Stored items from a collection:
_ _ _

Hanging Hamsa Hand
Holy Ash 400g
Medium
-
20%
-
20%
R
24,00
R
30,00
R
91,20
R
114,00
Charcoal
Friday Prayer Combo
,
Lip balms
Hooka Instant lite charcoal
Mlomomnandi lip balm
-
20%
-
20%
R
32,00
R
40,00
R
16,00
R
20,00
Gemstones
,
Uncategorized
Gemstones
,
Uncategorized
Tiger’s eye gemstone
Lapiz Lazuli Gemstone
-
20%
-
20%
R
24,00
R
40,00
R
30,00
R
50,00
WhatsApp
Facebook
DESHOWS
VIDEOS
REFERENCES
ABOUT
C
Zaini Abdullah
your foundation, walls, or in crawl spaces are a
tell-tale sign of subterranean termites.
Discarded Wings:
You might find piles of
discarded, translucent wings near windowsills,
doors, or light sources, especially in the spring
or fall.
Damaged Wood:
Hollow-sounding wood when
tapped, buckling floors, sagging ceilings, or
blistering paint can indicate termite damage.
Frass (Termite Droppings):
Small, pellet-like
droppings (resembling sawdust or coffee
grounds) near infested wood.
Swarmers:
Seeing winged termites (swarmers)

_ _ _

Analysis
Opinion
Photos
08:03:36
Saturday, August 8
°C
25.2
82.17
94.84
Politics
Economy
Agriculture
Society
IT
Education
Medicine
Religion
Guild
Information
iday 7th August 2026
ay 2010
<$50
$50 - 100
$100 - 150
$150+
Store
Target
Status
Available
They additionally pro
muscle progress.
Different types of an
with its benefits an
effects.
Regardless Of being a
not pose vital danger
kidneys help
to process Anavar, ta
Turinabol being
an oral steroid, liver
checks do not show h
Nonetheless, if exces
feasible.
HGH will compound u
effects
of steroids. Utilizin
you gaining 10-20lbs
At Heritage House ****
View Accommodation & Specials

_ _ _

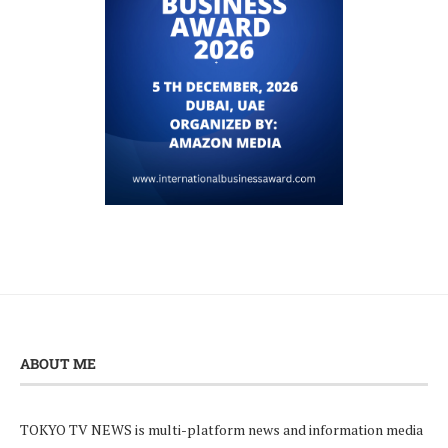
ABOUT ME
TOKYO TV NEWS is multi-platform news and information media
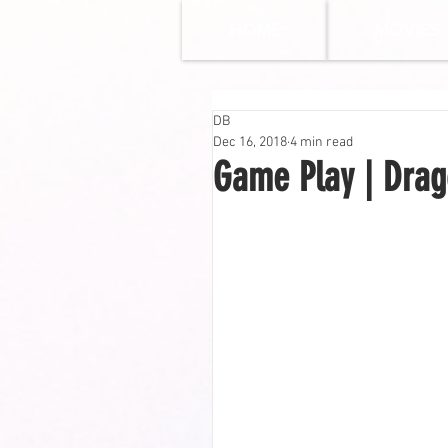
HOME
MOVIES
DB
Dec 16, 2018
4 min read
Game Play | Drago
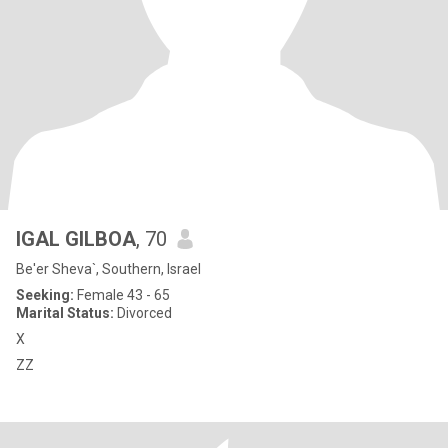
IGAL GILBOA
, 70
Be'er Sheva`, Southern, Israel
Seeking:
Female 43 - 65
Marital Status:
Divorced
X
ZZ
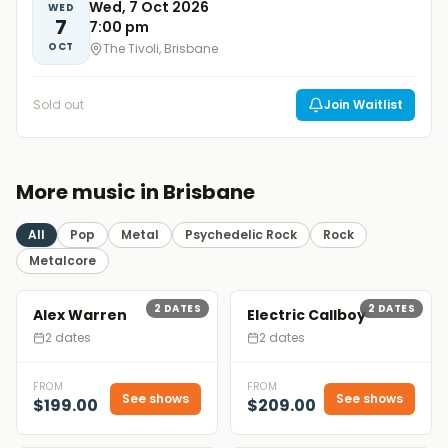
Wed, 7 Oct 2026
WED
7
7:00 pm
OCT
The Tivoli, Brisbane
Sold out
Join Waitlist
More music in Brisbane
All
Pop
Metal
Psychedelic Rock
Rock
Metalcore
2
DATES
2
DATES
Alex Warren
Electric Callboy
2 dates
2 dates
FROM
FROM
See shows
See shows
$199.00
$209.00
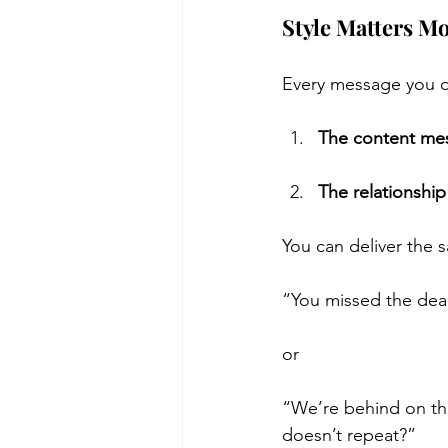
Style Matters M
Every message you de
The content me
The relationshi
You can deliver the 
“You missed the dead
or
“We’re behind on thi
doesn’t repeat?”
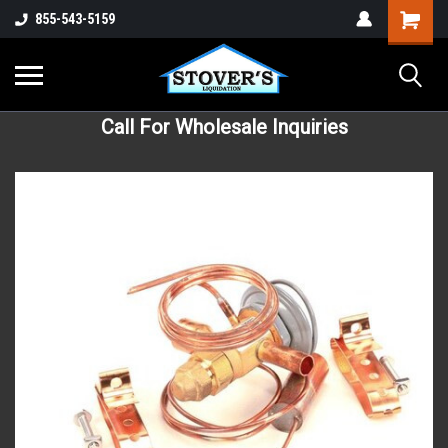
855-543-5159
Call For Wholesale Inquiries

_ _ _

### Job
Look through the records above for the word "being". Report how many lines contain it, as a bare number.

### Answer to this exercise
2